45-jährige Ukrainerin in Chania wegen Brandstiftung festgenommen, nachdem sie persönliche Gegenstände auf trockenem Gras in Waldnähe angezündet hatte
Eine 45-jährige ukrainische Staatsangehörige wurde am Freitag festgenommen, nachdem sie persönliche Gegenstände auf trockenem Gras in Chania auf Kreta in der Nähe von Waldland verbrannt und so eine Brandgefahr verursacht hatte. Die Verdächtige floh, wurde aber schnell von Brandermittlern und der Polizei aufgespürt.
Der Vorfall
Am Freitag, dem 26. Juni 2026, um 12:45 Uhr brach im Gebiet „Moni Agiou Georgiou“ in Charodia Mournion bei Chania ein Feuer aus, nachdem ein Bürger den Brand gemeldet hatte. Brandermittler stellten fest, dass eine 45-jährige Ukrainerin persönliche Gegenstände, darunter Kleidung, zu einem Haufen zusammengelegt und diesen mit einer offenen Flamme auf trockenem Gras angezündet hatte. Der Ort befand sich gefährlich nahe an Waldvegetation, was das Risiko eines größeren Waldbrandes erhöhte.

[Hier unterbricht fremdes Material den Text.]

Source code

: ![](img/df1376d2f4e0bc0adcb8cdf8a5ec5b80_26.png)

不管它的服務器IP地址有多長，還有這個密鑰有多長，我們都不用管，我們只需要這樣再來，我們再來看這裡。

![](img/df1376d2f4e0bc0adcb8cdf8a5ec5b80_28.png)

Sie legte persönliche Gegenstände auf einen Haufen und verbrannte sie mit einer offenen Flamme in einem Gebiet mit trockenem Gras, wodurch die Gefahr einer Brandentstehung und -ausbreitung entstand, da sich Waldvegetation in sehr geringer Entfernung befand.
Flucht und Festnahme
Nach dem Legen des Feuers floh die Verdächtige in einem Fahrzeug mit ukrainischen Kennzeichen. Ermittler der Chania-Abteilung der Direktion zur Bekämpfung von Brandstiftungsdelikten (DAEE) orteten mit Unterstützung der Griechischen Polizei schnell das geparkte Fahrzeug im Hof eines Wohnhauses im Raum Chania. Die Frau wurde festgenommen und gestand die Tat laut Feuerwehr. Eine Anklageschrift wurde erstellt, und sie wurde im Rahmen des Flagranti-Verfahrens der zuständigen Staatsanwaltschaft vorgeführt.
Breitere Strafverfolgungslandschaft bei Bränden
Die Festnahme ist Teil der verschärften Maßnahmen Griechenlands während der Brandsaison. Vom 1. Januar bis zum 27. Juni 2026 verhängten die Behörden 480 Verwaltungsstrafen in Höhe von insgesamt 544.579,79 Euro und nahmen 126 Personen auf frischer Tat fest. Von diesen Festnahmen betrafen 118 (93,65 %) fahrlässig verursachte Brände, während nur 8 (6,35 %) auf vorsätzliche Brandstiftung entfielen.
- Fahrlässigkeit
- 118
- Vorsatz
- 8
Die DAEE und die Ermittlungseinheiten der Feuerwehr bleiben in erhöhter Einsatzbereitschaft, führen intensive Kontrollen durch und leiten sofort Maßnahmen zur Verantwortungszuweisung bei festgestellten Verstößen ein.